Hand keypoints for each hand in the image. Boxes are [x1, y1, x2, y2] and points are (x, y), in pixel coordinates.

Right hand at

====

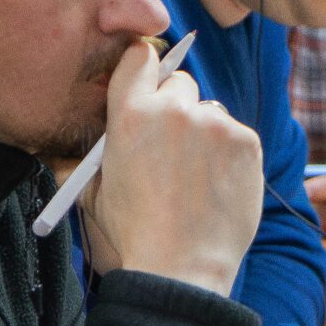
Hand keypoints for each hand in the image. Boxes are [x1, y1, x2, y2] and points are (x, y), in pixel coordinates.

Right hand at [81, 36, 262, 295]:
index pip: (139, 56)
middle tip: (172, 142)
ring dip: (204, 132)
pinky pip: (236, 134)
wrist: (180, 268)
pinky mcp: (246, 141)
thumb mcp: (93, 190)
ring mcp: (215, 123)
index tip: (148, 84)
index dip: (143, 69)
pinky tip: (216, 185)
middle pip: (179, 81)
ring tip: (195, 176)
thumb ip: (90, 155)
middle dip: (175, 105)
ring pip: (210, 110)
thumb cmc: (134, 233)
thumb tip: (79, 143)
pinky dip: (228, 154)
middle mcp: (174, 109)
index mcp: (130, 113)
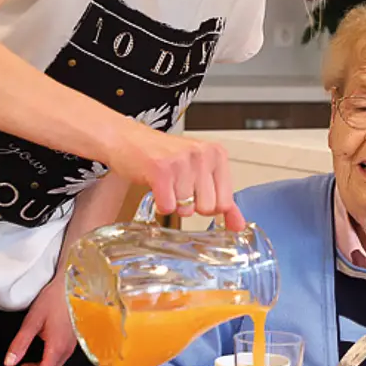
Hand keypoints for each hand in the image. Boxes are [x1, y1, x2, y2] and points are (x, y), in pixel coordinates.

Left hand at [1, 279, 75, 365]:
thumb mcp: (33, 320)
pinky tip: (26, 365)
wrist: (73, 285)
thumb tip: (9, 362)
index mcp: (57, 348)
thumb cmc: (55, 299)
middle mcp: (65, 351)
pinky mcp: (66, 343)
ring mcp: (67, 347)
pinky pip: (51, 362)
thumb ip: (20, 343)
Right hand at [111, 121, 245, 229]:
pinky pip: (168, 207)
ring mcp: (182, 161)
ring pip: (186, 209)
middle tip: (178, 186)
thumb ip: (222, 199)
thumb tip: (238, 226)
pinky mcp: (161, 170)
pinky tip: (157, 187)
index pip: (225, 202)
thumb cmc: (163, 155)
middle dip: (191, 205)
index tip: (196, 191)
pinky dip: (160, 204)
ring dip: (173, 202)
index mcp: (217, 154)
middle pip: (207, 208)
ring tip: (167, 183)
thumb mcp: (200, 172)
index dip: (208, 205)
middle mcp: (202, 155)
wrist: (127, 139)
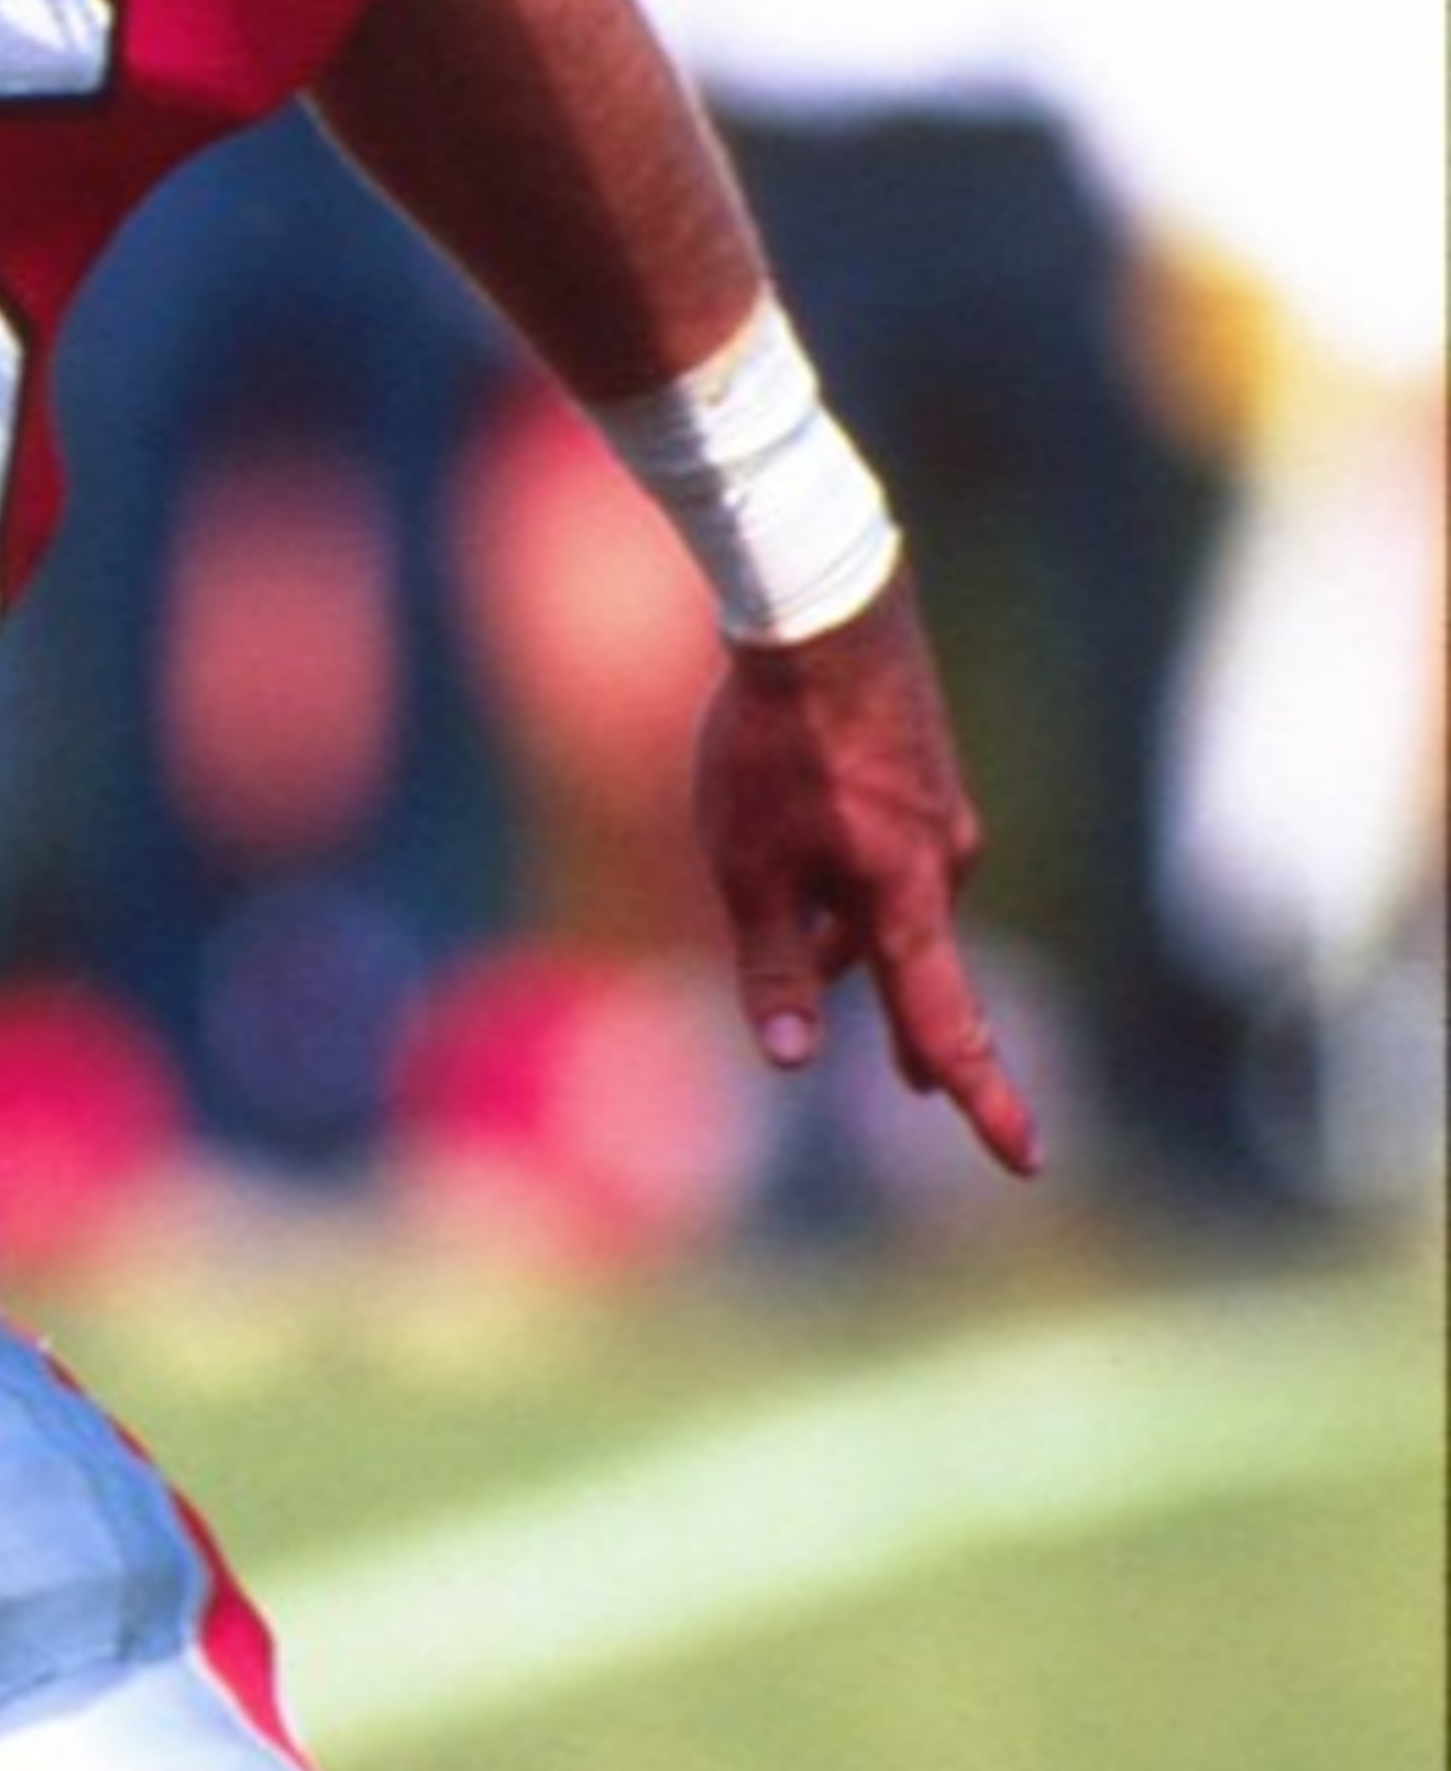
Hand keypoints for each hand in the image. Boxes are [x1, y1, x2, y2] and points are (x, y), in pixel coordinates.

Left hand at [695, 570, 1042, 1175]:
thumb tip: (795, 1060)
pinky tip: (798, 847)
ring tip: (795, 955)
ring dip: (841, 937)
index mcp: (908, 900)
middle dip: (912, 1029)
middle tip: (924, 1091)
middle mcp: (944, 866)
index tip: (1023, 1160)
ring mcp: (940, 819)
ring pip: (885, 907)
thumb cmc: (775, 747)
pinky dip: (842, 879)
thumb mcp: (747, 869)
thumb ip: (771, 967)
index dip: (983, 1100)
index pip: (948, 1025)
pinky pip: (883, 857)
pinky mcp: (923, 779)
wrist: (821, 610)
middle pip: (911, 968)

====

*EXERCISE DETAILS*:
Exact copy, pictures excluded: every line above from the one containing "thumb mcp: (200, 172)" to the one containing "middle pip: (911, 968)", inclusive, and nothing more.

*EXERCISE ANSWER*:
thumb mcp: (200, 172)
index dip: (208, 205)
middle mcp: (202, 155)
wrist: (127, 139)
Hand keypoints for each hand in the image. Boxes are [x1, y1, x2, y2] and points are (x, y), in pixel coordinates.

Left hand at [695, 570, 1042, 1175]:
thumb tip: (795, 1060)
pinky tip: (798, 847)
ring tip: (795, 955)
ring dip: (841, 937)
index mcp: (908, 900)
middle dip: (912, 1029)
middle tip: (924, 1091)
middle mcp: (944, 866)
index tip: (1023, 1160)
ring mcp: (940, 819)
ring pip: (885, 907)
thumb cmc: (775, 747)
pinky dip: (842, 879)
thumb mcp: (747, 869)
thumb ip: (771, 967)
index dip: (983, 1100)
index pip: (948, 1025)
pinky pip: (883, 857)
pinky mcp: (923, 779)
wrist: (821, 610)
middle pip: (911, 968)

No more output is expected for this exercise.